In the end, a listener can take "Ripple" as just a pretty song or fully dive into its philosophical musings. It's this flexibility of meaning, along with the song's musicianship, that make it one the Dead's finest '70s songs.
Estimated Prophet
In keeping with our theme of religiosity/spirituality but moving back to 1977's "Terrapin Station," we've got the excellent "Estimated Prophet," aka, the Grateful Dead do reggae (at least outside of the chorus). The album version of "Estimated Prophet" is a super funky, grooveable jam with all the "no, no, no, no" vocal interjections you'd hope for, plus some brass. It's also about a crisp five-and-a-half minutes long and feels complete without any of the Dead's live tinkerings.
That being said, we're going to highlight the longer, live version of the song off "Dick's Picks Volume Three: Pembroke Pines, Florida 5/22/77" because it enhances the original while not taking anything away from it. Recorded in 1977 and released in 1995 following the death of Jerry Garcia, the live version continues beyond the studio version's fade-out. It segues into an extended, trance-inducing, improvised solo dripping with effects that make it resemble a human voice. This section demonstrates precisely why the Dead thrived in a live setting, as the solo sounds organic, perfectly phrased, and could have kept going on and on even longer than it did.

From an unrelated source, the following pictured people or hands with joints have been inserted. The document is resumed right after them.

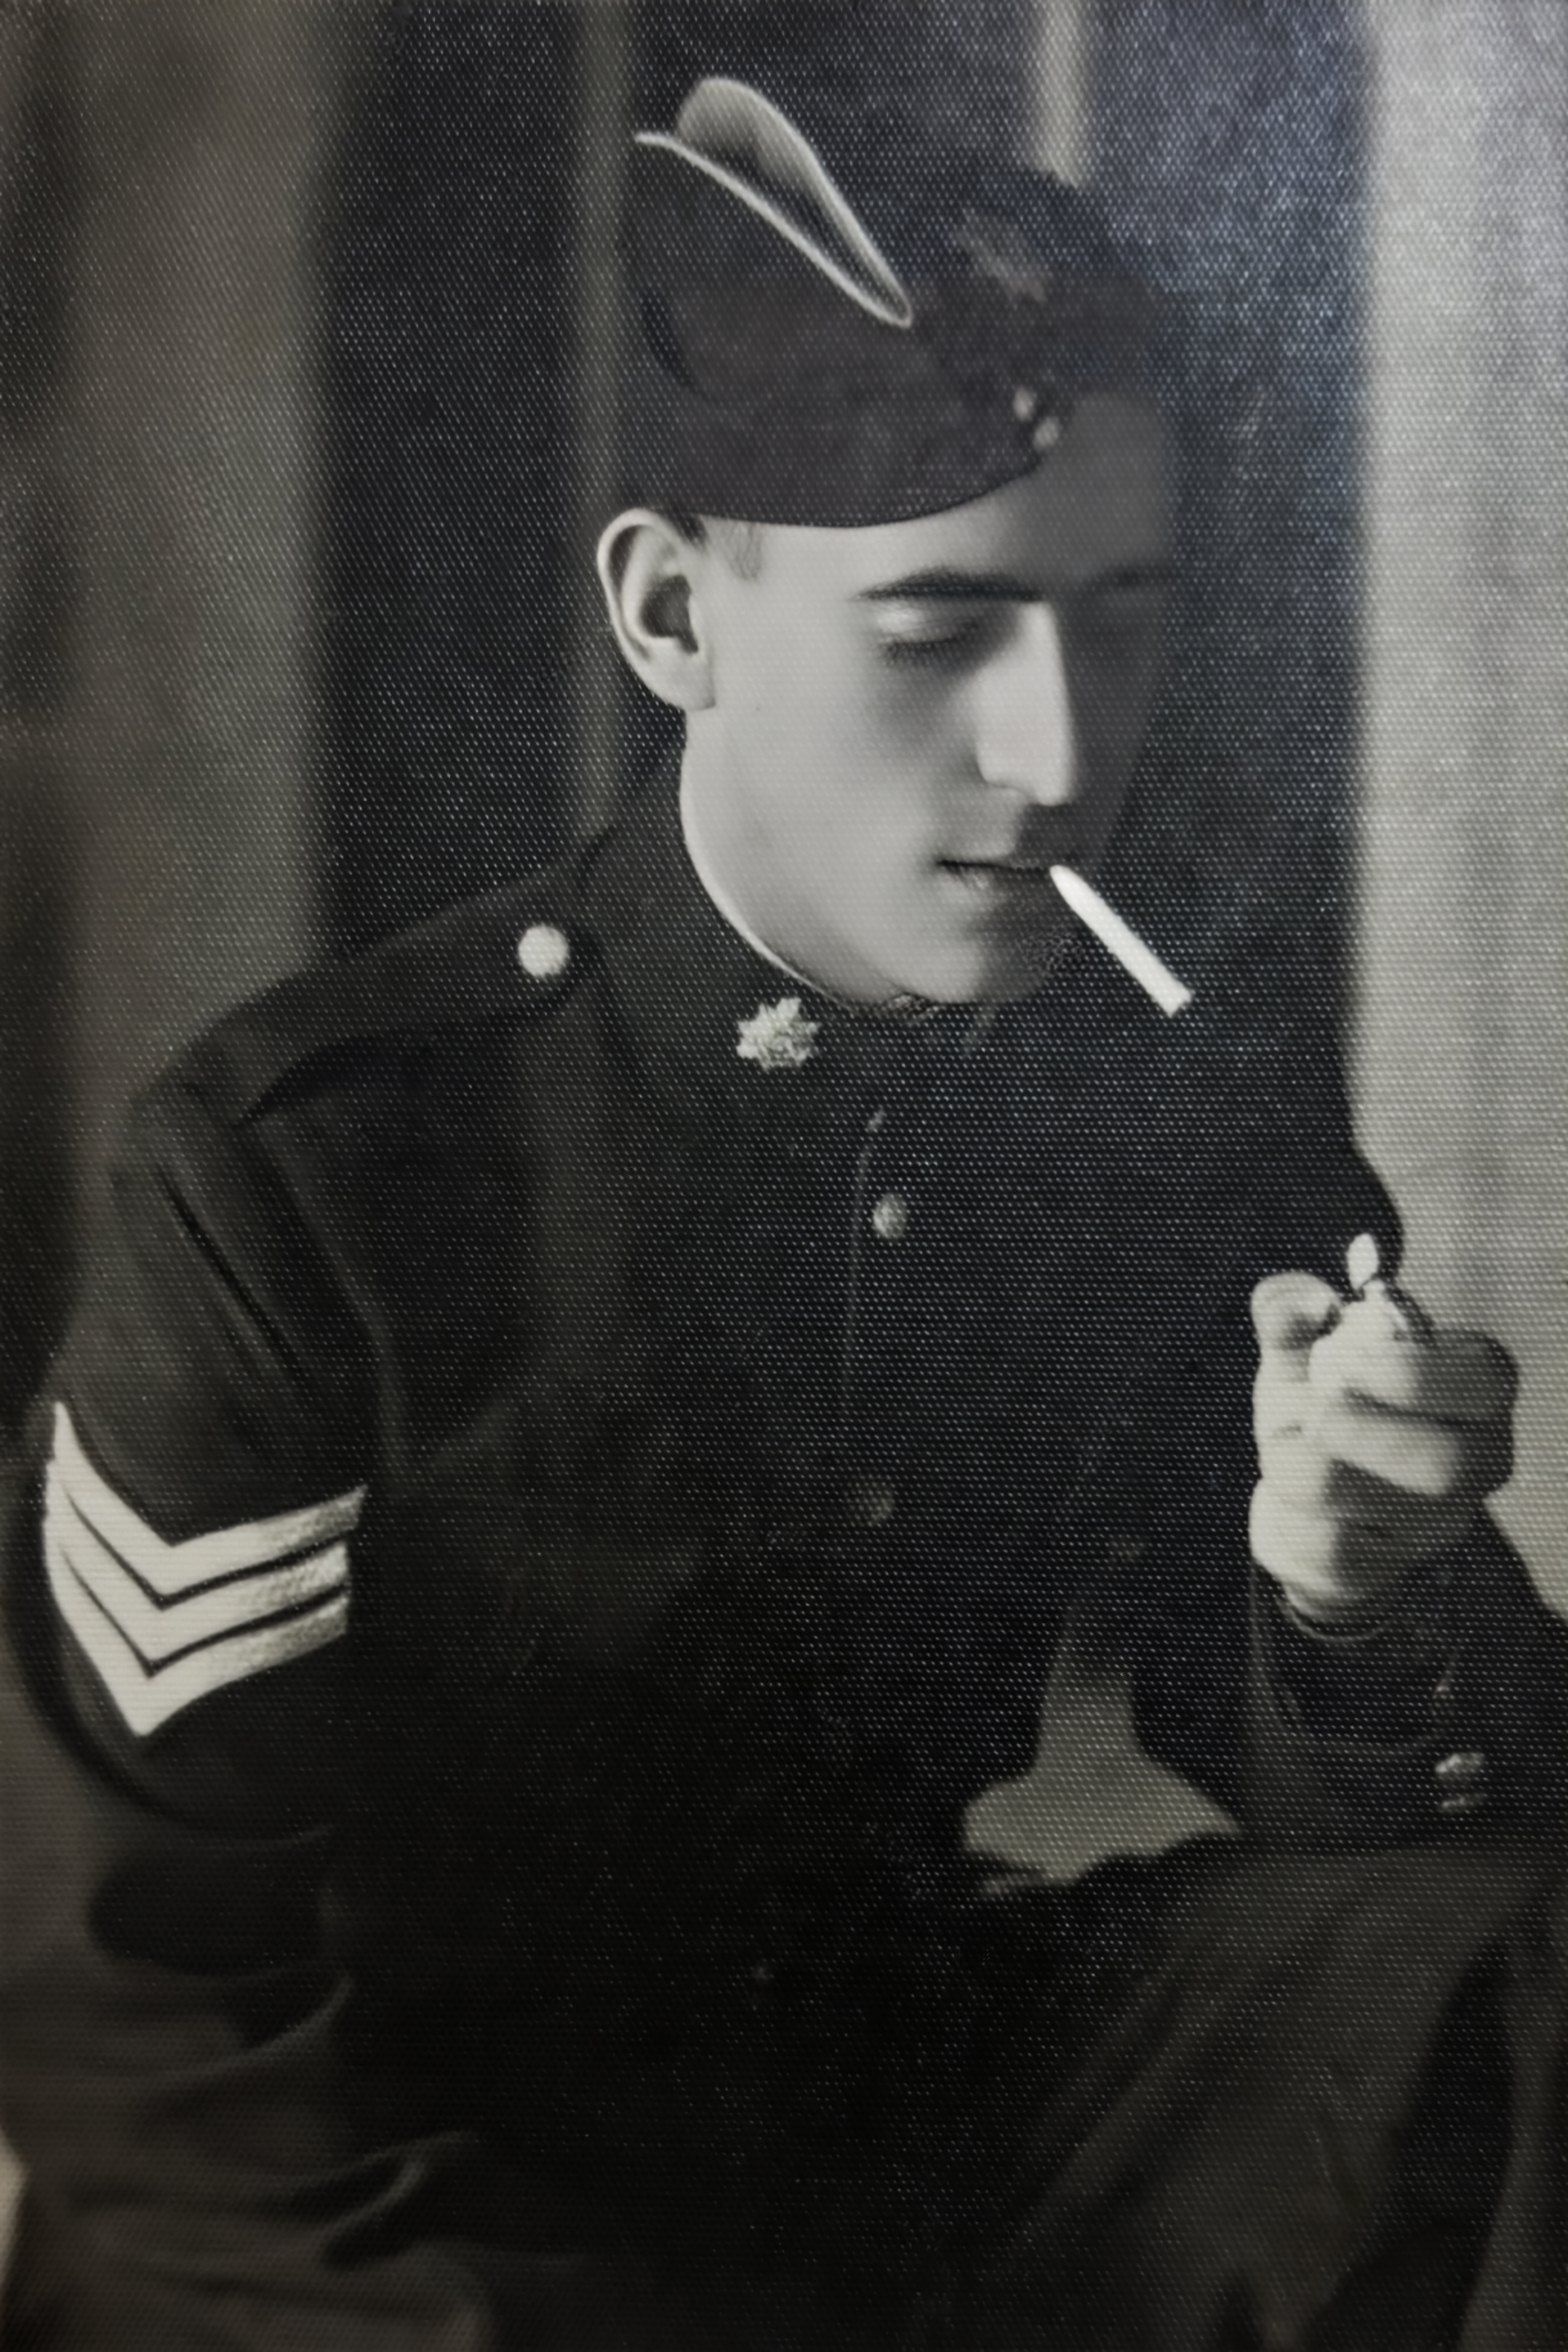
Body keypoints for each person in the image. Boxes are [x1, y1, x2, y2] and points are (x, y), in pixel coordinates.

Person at [2, 74, 1563, 2352]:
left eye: (1116, 616)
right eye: (938, 627)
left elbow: (1432, 1831)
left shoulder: (1159, 1091)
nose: (1053, 748)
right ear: (670, 617)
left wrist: (1345, 1592)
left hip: (883, 2126)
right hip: (382, 2221)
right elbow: (149, 2055)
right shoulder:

"Estimated Prophet" excels on the lyrical front as much as it does the musical front. It's a dark window into the delusional mind of a cult leader that reaches peak menace with the lines, "And I'll call down thunder and speak the same / And my work fills the sky with flame / And might and glory going to be my name /And men going to light my way." We're not talking heavy, chugging riffs or anything, but a low, simmering sense of danger that pervades the whole track and helps make it unique.
Shakedown Street
The opening to the Grateful Dead's "Shakedown Street" might have you thinking that you're listening to a song inspired by Pink Floyd's "Another Brick In The Wall (Part 2)." But no, "Shakedown Street" came first in 1978 on the album of the same name, while "The Wall" came out in 1979. But, that song comparison should help explain two key facets of "Shakedown Street:" the prominent, funky bassline and the high-pitched, jangly guitar. Fundamentally, "Shakedown Street" is a dance track firmly rooted in late-70s disco, but retaining some classic, psychedelic Grateful Dead flavor.
Like before, we're going to highlight a live version of "Shakedown Street," this time from "Dick's Picks Volume Five: Oakland Auditorium Arena 12/26/79," released in 1996. In comparison to the live version, the studio version is underdeveloped. The live version has a slightly lower tempo, a jazz shuffle-like beat, some incredibly cool alternative instrumental lines built around "Shakedown Street's" core chord progression, and goes on and on like a true jam session. It's not too hard to imagine being there, in the crowd, lost in the moment and the music, dancing your heart out to a lightning-in-a-bottle rendition of a killer track.
As mentioned earlier, it's this era of the Grateful Dead that some folks described as "disco Dead." "Shakedown Street," either the album or the song, didn't go over well with fans, who feared the Dead were going mainstream. But in retrospect, "Shakedown Street" capped the Dead's musical journey through the '70s and paved the way for their '80s phase. Though the "disco Dead" label was hurled as an insult, it's more accurate to say that the Grateful Dead elevated disco elements rather than got dragged into the disco dregs.